**Request**
The word to look for is "предметы". Report every line of the entries below that has it.

**Data under study**
--*--

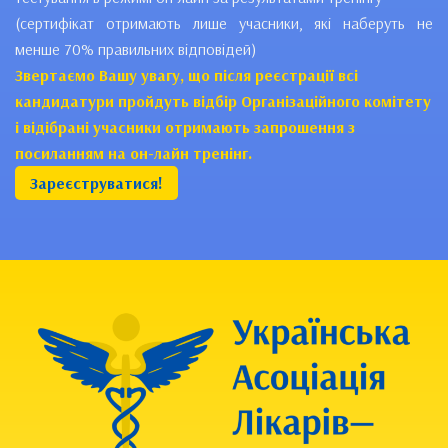
(сертифікат отримають лише учасники, які наберуть не
менше 70% правильних відповідей)
Звертаємо Вашу увагу, що після реєстрації всі
кандидатури пройдуть відбір Організаційного комітету
і відібрані учасники отримають запрошення з
посиланням на он-лайн тренінг.
Зареєструватися!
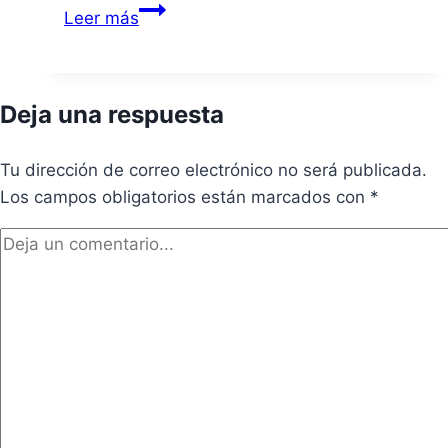
Extremadura
Leer más
en
crisis:
la
Deja una respuesta
peor
temporada
Tu dirección de correo electrónico no será publicada.
de
Los campos obligatorios están marcados con
incendios
*
de
las
últimas
tres
décadas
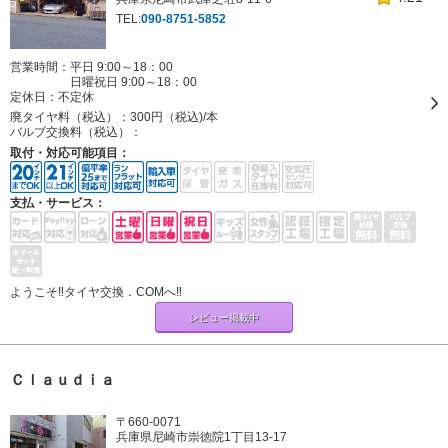
TEL:
090-8751-5852
営業時間：平日 9:00～18：00
日曜祝日 9:00～18：00
定休日：
不定休
廃タイヤ料（税込）：
300円（税込)/本
バルブ交換料（税込）：
取付・対応可能項目：
支払・サービス：
ようこそ‼タイヤ交換．COMへ‼
レビュー掲載中
Ｃｌａｕｄｉａ
〒660-0071
兵庫県尼崎市崇徳院1丁目13-17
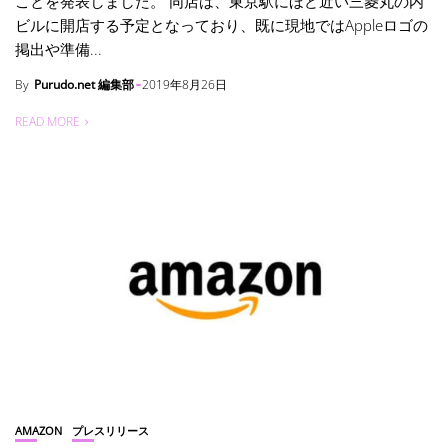
ことを発表しました。 同店は、東京駅にほど近い三菱丸の内
ビルに開店する予定となっており、既に現地ではAppleロゴの
掲出や準備...
By
Purudo.net 編集部
2019年8月26日
READ MORE
AMAZON
プレスリリース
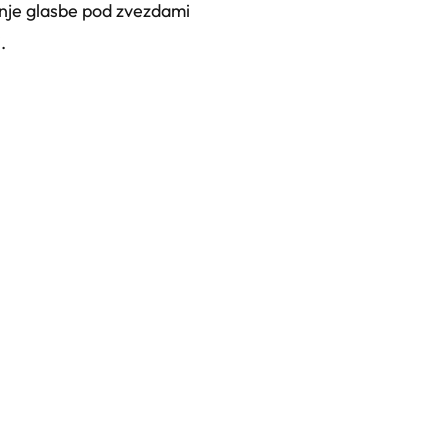
anje glasbe pod zvezdami
.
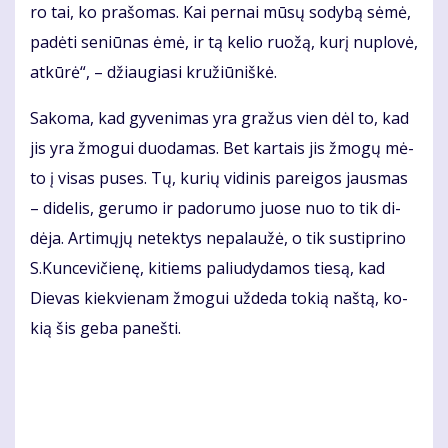
ro tai, ko pra­šo­mas. Kai per­nai mū­sų so­dy­bą sė­mė,
pa­dė­ti se­niū­nas ėmė, ir tą ke­lio ruo­žą, ku­rį nu­plo­vė,
at­kū­rė“, – džiau­gia­si kru­žiū­niš­kė.
Sa­ko­ma, kad gy­ve­ni­mas yra gra­žus vien dėl to, kad
jis yra žmo­gui duo­da­mas. Bet kar­tais jis žmo­gų mė­
to į vi­sas pu­ses. Tų, ku­rių vi­di­nis pa­rei­gos jaus­mas
– di­de­lis, ge­ru­mo ir pa­do­ru­mo juo­se nuo to tik di­
dė­ja. Ar­ti­mų­jų ne­tek­tys ne­pa­lau­žė, o tik su­stip­ri­no
S.Kun­ce­vi­čie­nę, ki­tiems pa­liu­dy­da­mos tie­są, kad
Die­vas kiek­vie­nam žmo­gui už­de­da to­kią naš­tą, ko­
kią šis ge­ba pa­neš­ti.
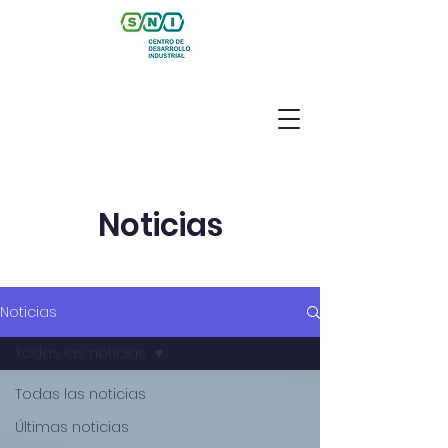
Noticias
Noticias
Todas las noticias
Todas las noticias
Últimas noticias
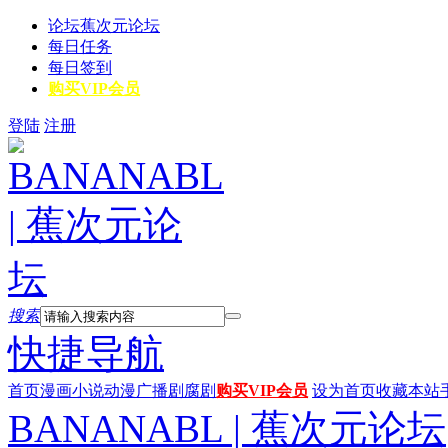
论坛
蕉次元论坛
每日任务
每日签到
购买VIP会员
登陆
注册
搜索
快捷导航
首页
漫画
小说
动漫
广播剧
腐剧
购买VIP会员
设为首页
收藏本站
BANANABL | 蕉次元论坛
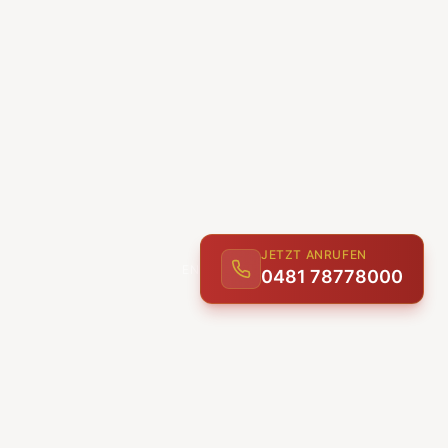
JETZT ANRUFEN
0481 78778000
ENTDECKEN
UNSERE LEISTUNGEN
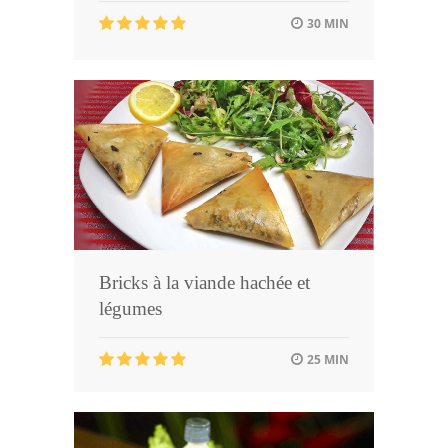
30 MIN
Bricks à la viande hachée et
légumes
25 MIN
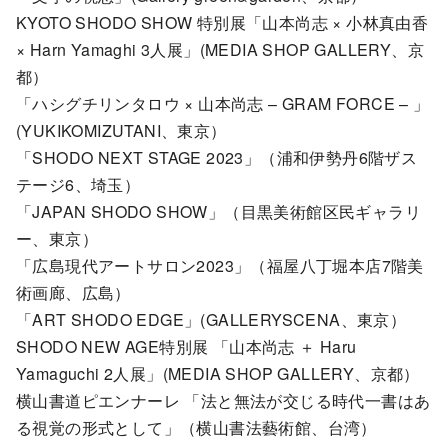
KYOTO SHODO SHOW 特別展「山本尚志 × 小林真由香
× Harn Yamaghi 3人展」(MEDIA SHOP GALLERY、京
都）
「ハシグチリンタロウ × 山本尚志 – GRAM FORCE – 」
(YUKIKOMIZUTANI、東京）
「SHODO NEXT STAGE 2023」（浦和伊勢丹6階ザス
テージ6、埼玉）
「JAPAN SHODO SHOW」（目黒美術館区民ギャラリ
ー、東京）
「広島現代アートサロン2023」（福屋八丁堀本店7階美
術画廊、広島）
「ART SHODO EDGE」(GALLERYSCENA、東京）
SHODO NEW AGE特別展 「山本尚志 ＋ Haru
Yamaguchi 2人展」(MEDIA SHOP GALLERY、京都）
横山書道ピエンナーレ 「法と無法が交じる時代一書はあ
る視覚の形式として」（横山書法藝術館、台湾）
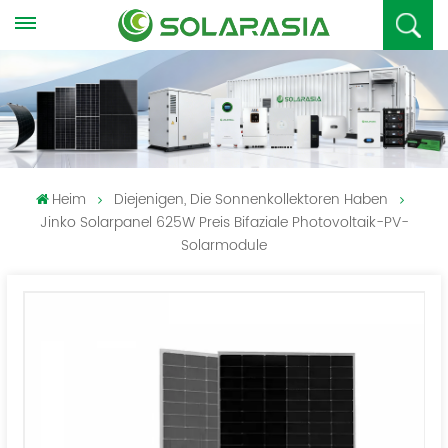
Heim
Diejenigen, Die Sonnenkollektoren Haben
Jinko Solarpanel 625W Preis Bifaziale Photovoltaik-PV-
Solarmodule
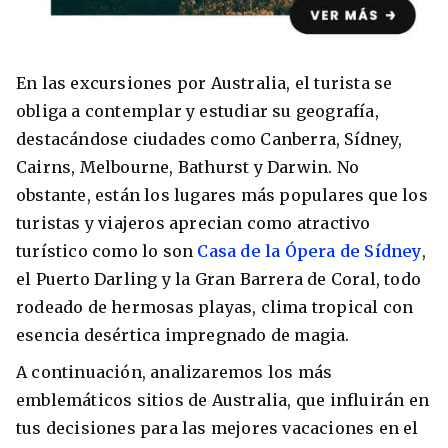
En las excursiones por Australia, el turista se
8 ciudades para tomar cursos de inglés
obliga a contemplar y estudiar su geografía,
intensivo
destacándose ciudades como Canberra, Sídney,
Cairns, Melbourne, Bathurst y Darwin. No
Barbie Castoldi
09/11/2021
Estudia Business en Auckland
obstante, están los lugares más populares que los
turistas y viajeros aprecian como atractivo
turístico como lo son
Casa de la Ópera de Sídney
,
el Puerto Darling y la Gran Barrera de Coral, todo
rodeado de hermosas playas, clima tropical con
esencia desértica impregnado de magia.
A continuación, analizaremos los más
emblemáticos sitios de Australia, que influirán en
tus decisiones para las mejores vacaciones en el
Estudia Desarrollo Web en Toronto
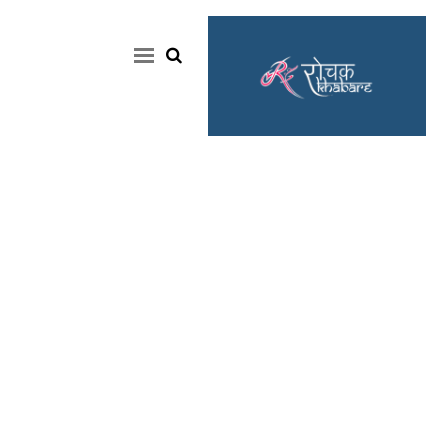
Home
Rochak
Khabre
Lifestyle
Crime
News
Feature
Jobs
&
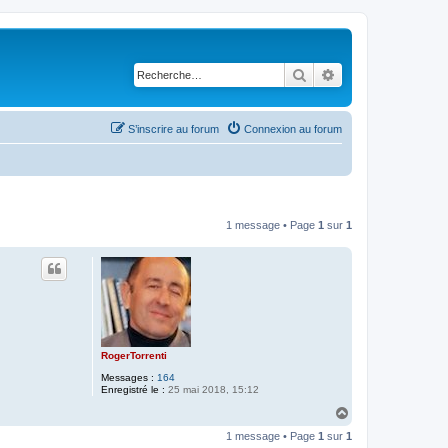
Rechercher
Recherche avancé
S’inscrire au forum
Connexion au forum
1 message • Page
1
sur
1
RogerTorrenti
Messages :
164
Enregistré le :
25 mai 2018, 15:12
H
a
1 message • Page
1
sur
1
u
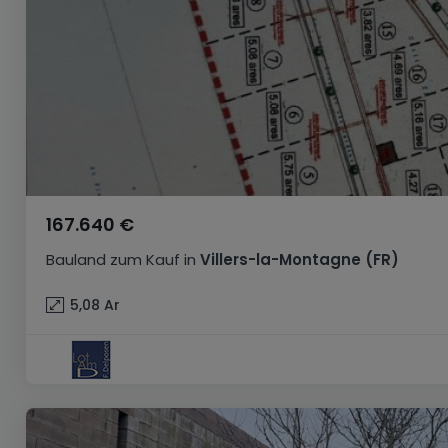
167.640 €
Bauland
zum Kauf
in
Villers-la-Montagne
(FR)
5,08
Ar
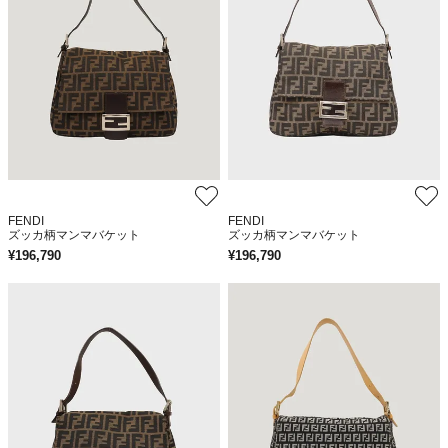
FENDI
FENDI
ズッカ柄マンマバケット
ズッカ柄マンマバケット
¥
196,790
¥
196,790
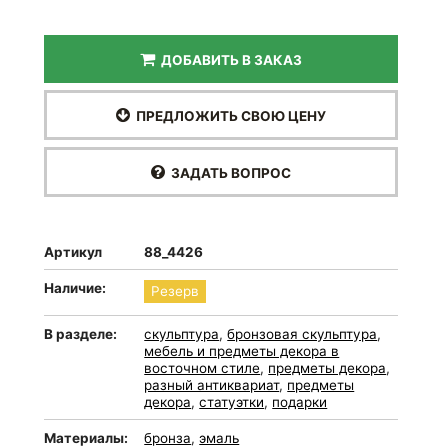
ДОБАВИТЬ В ЗАКАЗ
ПРЕДЛОЖИТЬ СВОЮ ЦЕНУ
ЗАДАТЬ ВОПРОС
Артикул
88_4426
Наличие:
Резерв
В разделе:
скульптура
,
бронзовая скульптура
,
мебель и предметы декора в
восточном стиле
,
предметы декора
,
разный антиквариат
,
предметы
декора
,
статуэтки
,
подарки
Материалы:
бронза
,
эмаль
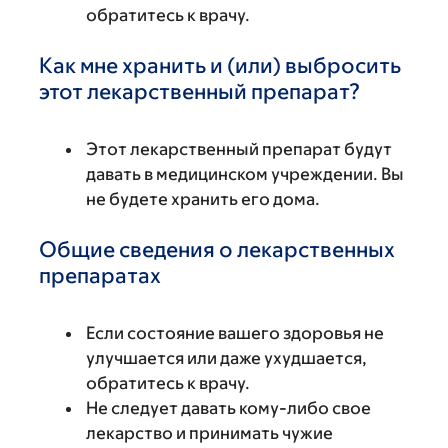
обратитесь к врачу.
Как мне хранить и (или) выбросить
этот лекарственный препарат?
Этот лекарственный препарат будут
давать в медицинском учреждении. Вы
не будете хранить его дома.
Общие сведения о лекарственных
препаратах
Если состояние вашего здоровья не
улучшается или даже ухудшается,
обратитесь к врачу.
Не следует давать кому-либо свое
лекарство и принимать чужие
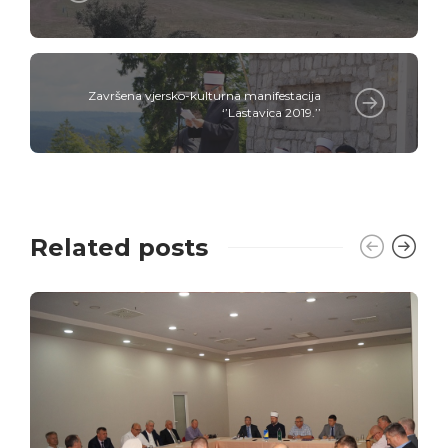
Završena vjersko-kulturna manifestacija
‘’Lastavica 2019.’’
Related posts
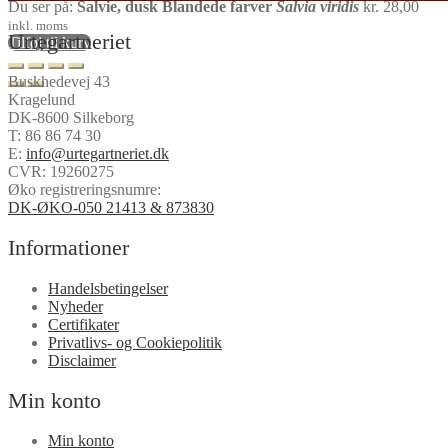
Du ser på:
Salvie, dusk Blandede farver
Salvia viridis
kr.
28,00
inkl. moms
Urtegartneriet
Tilføj til kurv
Buskhedevej 43
Kragelund
DK-8600 Silkeborg
T:
86 86 74 30
E:
info@urtegartneriet.dk
CVR: 19260275
Øko registreringsnumre:
DK-ØKO-050 21413 & 873830
Informationer
Handelsbetingelser
Nyheder
Certifikater
Privatlivs- og Cookiepolitik
Disclaimer
Min konto
Min konto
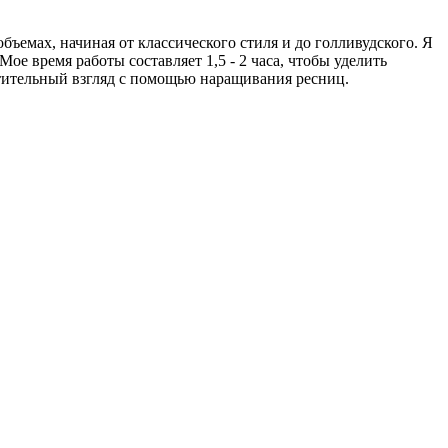
ъемах, начиная от классического стиля и до голливудского. Я
е время работы составляет 1,5 - 2 часа, чтобы уделить
итительный взгляд с помощью наращивания ресниц.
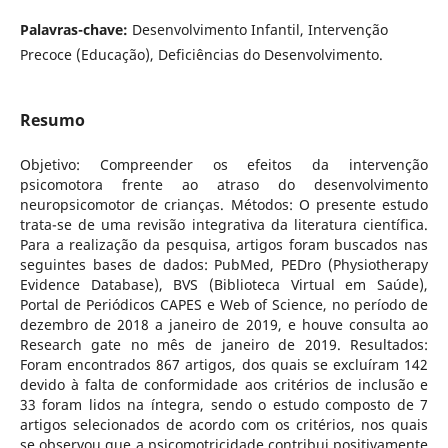
Palavras-chave:
Desenvolvimento Infantil, Intervenção
Precoce (Educação), Deficiências do Desenvolvimento.
Resumo
Objetivo: Compreender os efeitos da intervenção
psicomotora frente ao atraso do desenvolvimento
neuropsicomotor de crianças. Métodos: O presente estudo
trata-se de uma revisão integrativa da literatura científica.
Para a realização da pesquisa, artigos foram buscados nas
seguintes bases de dados: PubMed, PEDro (Physiotherapy
Evidence Database), BVS (Biblioteca Virtual em Saúde),
Portal de Periódicos CAPES e Web of Science, no período de
dezembro de 2018 a janeiro de 2019, e houve consulta ao
Research gate no mês de janeiro de 2019. Resultados:
Foram encontrados 867 artigos, dos quais se excluíram 142
devido à falta de conformidade aos critérios de inclusão e
33 foram lidos na íntegra, sendo o estudo composto de 7
artigos selecionados de acordo com os critérios, nos quais
se observou que a psicomotricidade contribui positivamente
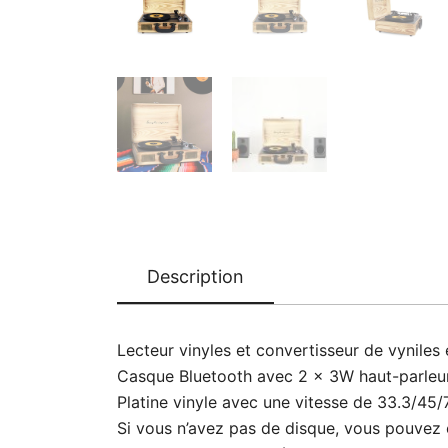
Description
Lecteur vinyles et convertisseur de vynile
Casque Bluetooth avec 2 x 3W haut-parleurs
Platine vinyle avec une vitesse de 33.3/45
Si vous n’avez pas de disque, vous pouvez 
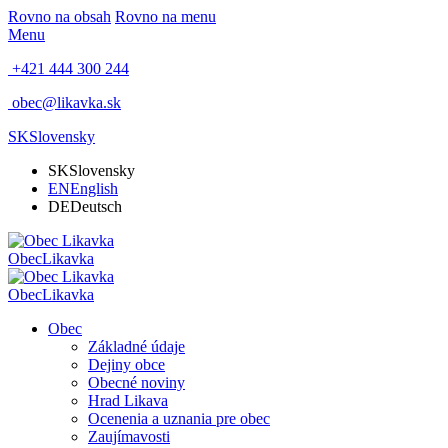
Rovno na obsah
Rovno na menu
Menu
+421 444 300 244
obec@likavka.sk
SK
Slovensky
SK
Slovensky
EN
English
DE
Deutsch
Obec
Likavka
Obec
Likavka
Obec
Základné údaje
Dejiny obce
Obecné noviny
Hrad Likava
Ocenenia a uznania pre obec
Zaujímavosti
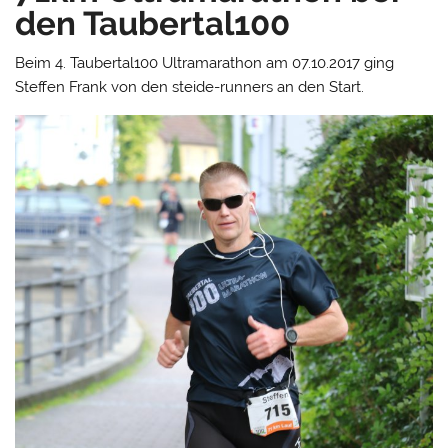
den Taubertal100
Beim 4. Taubertal100 Ultramarathon am 07.10.2017 ging
Steffen Frank von den steide-runners an den Start.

--*--

**Response area**
мебель и предметы декора в
предметы декора
предметы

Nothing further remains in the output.